┌─ DATA EXCERPT

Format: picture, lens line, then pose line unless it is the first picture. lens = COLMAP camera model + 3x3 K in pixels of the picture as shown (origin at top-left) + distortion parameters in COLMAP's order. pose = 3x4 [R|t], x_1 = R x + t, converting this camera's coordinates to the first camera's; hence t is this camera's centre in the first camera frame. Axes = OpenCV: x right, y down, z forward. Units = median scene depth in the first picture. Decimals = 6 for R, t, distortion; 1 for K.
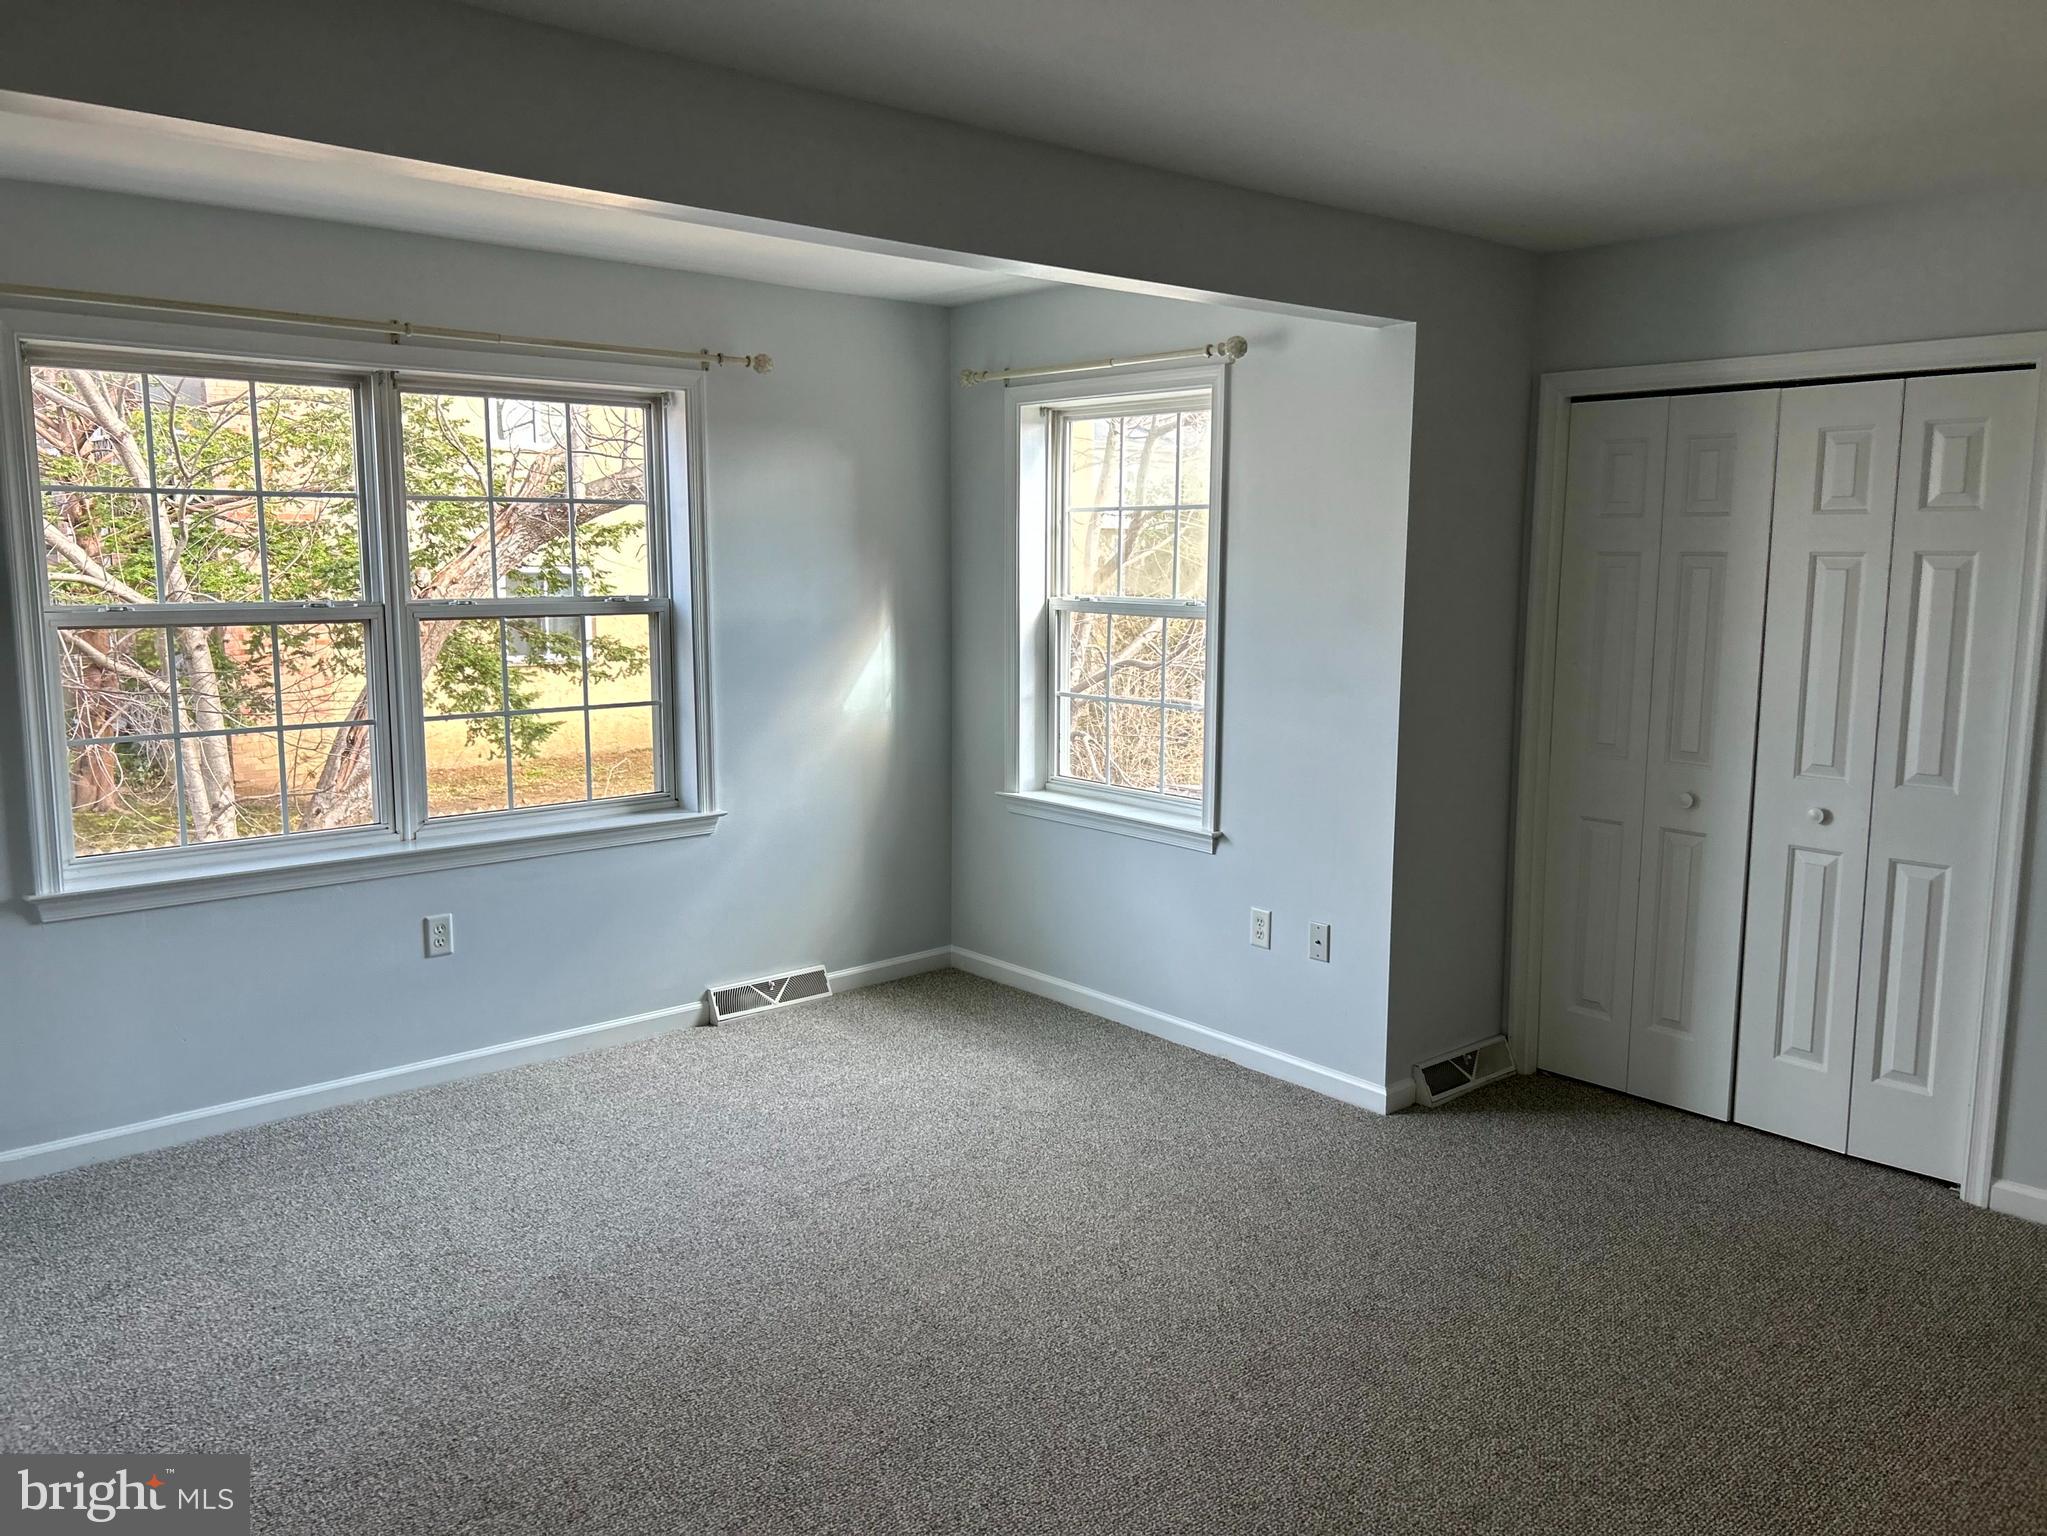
lens RADIAL K [[1551.5, 0, 1024.9], [0, 1551.5, 765.4], [0, 0, 1]] dist [0.035863, -0.040024]
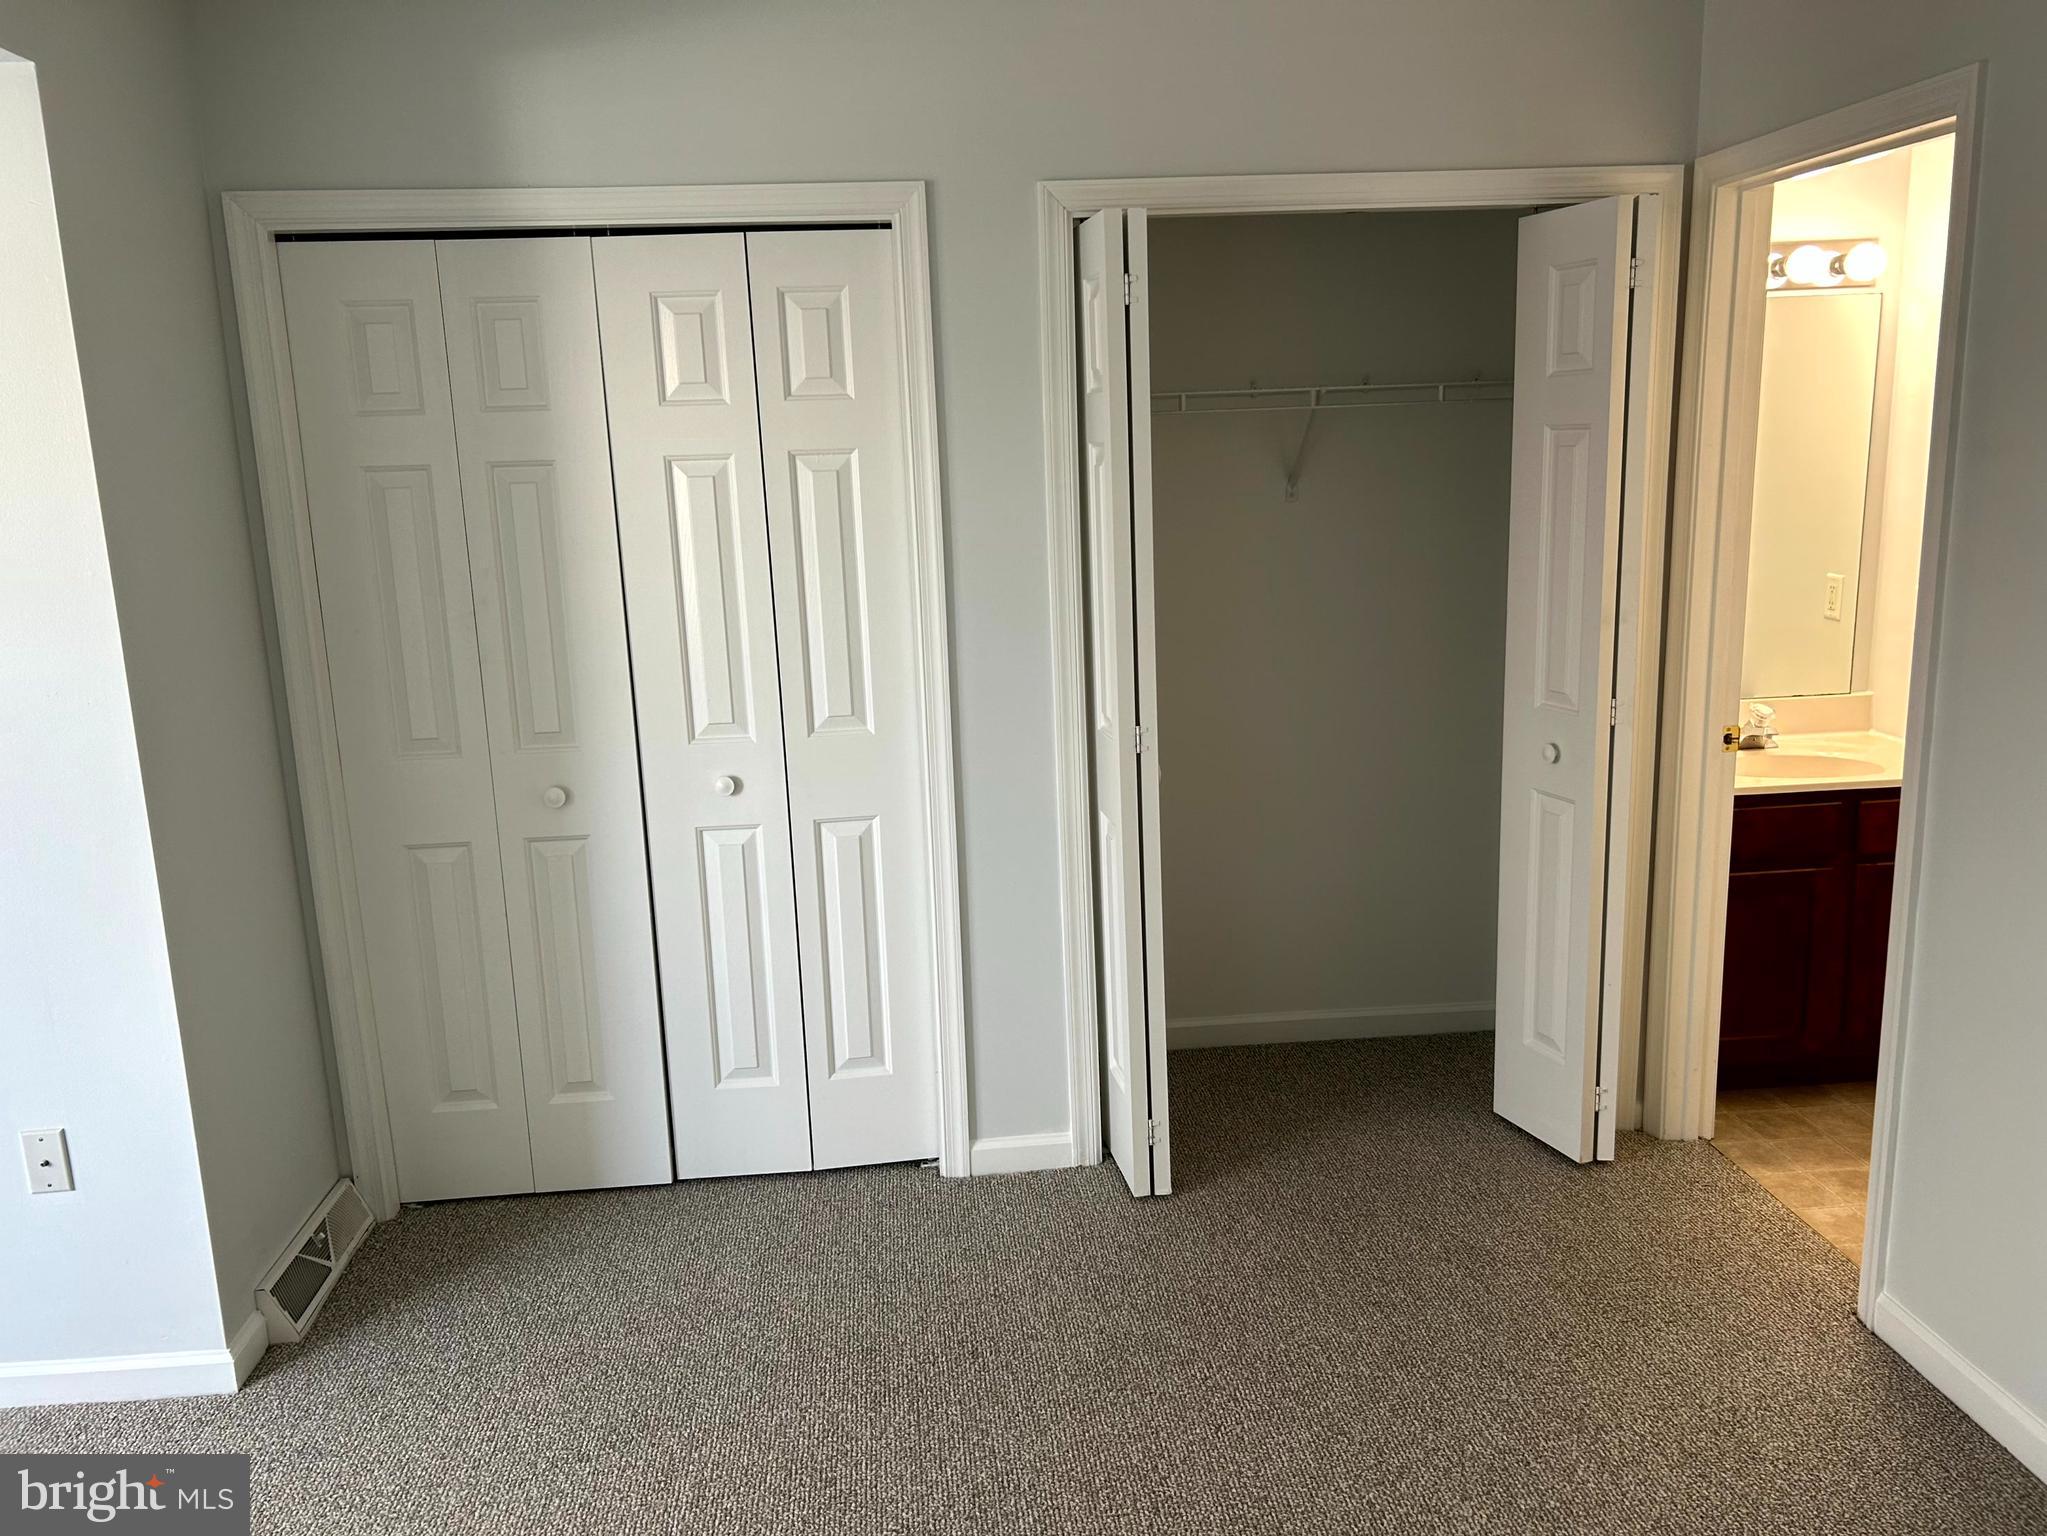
lens RADIAL K [[1551.5, 0, 1020.0], [0, 1551.5, 761.2], [0, 0, 1]] dist [0.035863, -0.040024]
pose [[0.586174, -0.188683, 0.787908, -0.030800], [0.149490, 0.980994, 0.123707, -0.054771], [-0.796274, 0.045271, 0.603240, 0.382978]]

└─

- **WHAT YOU HAVE TO DO**
Rewrite the text of the listing above with "Decimals" replaced by "Decimal places" and everything else left unchanged. Omit the pictures from your answer.

- **RESULT FOR THIS TASK**
Format: picture, lens line, then pose line unless it is the first picture. lens = COLMAP camera model + 3x3 K in pixels of the picture as shown (origin at top-left) + distortion parameters in COLMAP's order. pose = 3x4 [R|t], x_1 = R x + t, converting this camera's coordinates to the first camera's; hence t is this camera's centre in the first camera frame. Axes = OpenCV: x right, y down, z forward. Units = median scene depth in the first picture. Decimal places = 6 for R, t, distortion; 1 for K.
lens RADIAL K [[1551.5, 0, 1024.9], [0, 1551.5, 765.4], [0, 0, 1]] dist [0.035863, -0.040024]
lens RADIAL K [[1551.5, 0, 1020.0], [0, 1551.5, 761.2], [0, 0, 1]] dist [0.035863, -0.040024]
pose [[0.586174, -0.188683, 0.787908, -0.030800], [0.149490, 0.980994, 0.123707, -0.054771], [-0.796274, 0.045271, 0.603240, 0.382978]]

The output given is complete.